Mis amigos en México, en los desiertos de California y al norte de todo eso se retrataron con espejuelos de cartón. Todos miraban al cielo como si esperaran alguna protección de él. A cada una de sus fotos le puse que me gustaba. Y era cierto. Me alegraba que tuvieran la oportunidad de ver a un astro atravesándose en el camino del otro.
Recuerdo los eclipses de mi infancia, los vi a través de un fondo de botella (preferiblemente verde). Si busco las fechas de los eclipses de los años 70 y 80, podría decir dónde me encontraba en ese momento. Paradero de Camarones, El Nicho, Manicaragua, El Guanal, La Habana, el Paradero de Camarones otra vez (no tenía tanta capacidad de movimiento en aquellos años).
Hoy, ya próximo a cumplir los 60, estaba muy pendiente del eclipse.
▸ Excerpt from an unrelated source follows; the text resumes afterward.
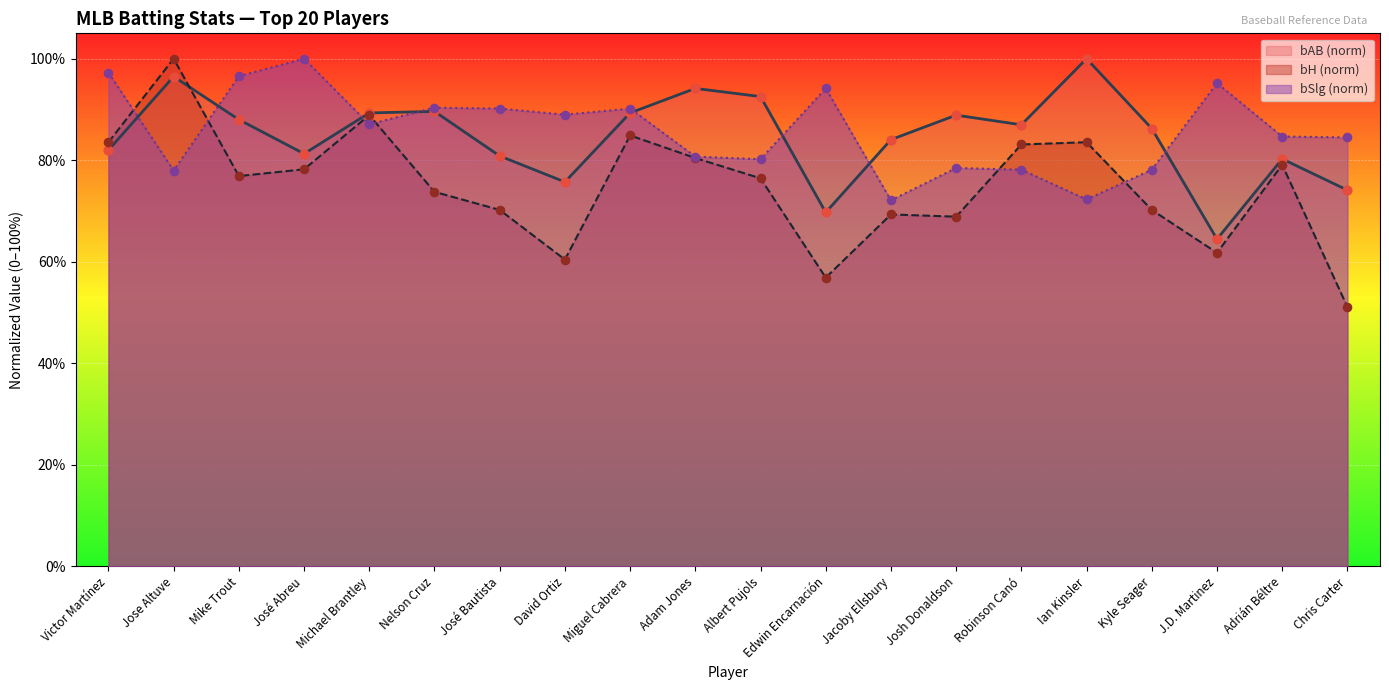

What are all the series names shown in the legend?

bAB (norm), bH (norm), bSlg (norm)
Las personas mayores solemos tomarnos con más solemnidad de la cuenta esos eventos. Pero resulta que en la Cordillera Central dominicana no paró de llover y la Loma de Thoreau fue tomada por la neblina. No pude ver el eclipse, pero vi un día espléndido dominado por los aguaceros y la escasa visibilidad.
Nada eclipsó a la lluvia y a la neblina en mi mundo y no precisé de unos espejuelos de cartón ni de un fondo de botella para verlo. La felicidad se ve a simple vista.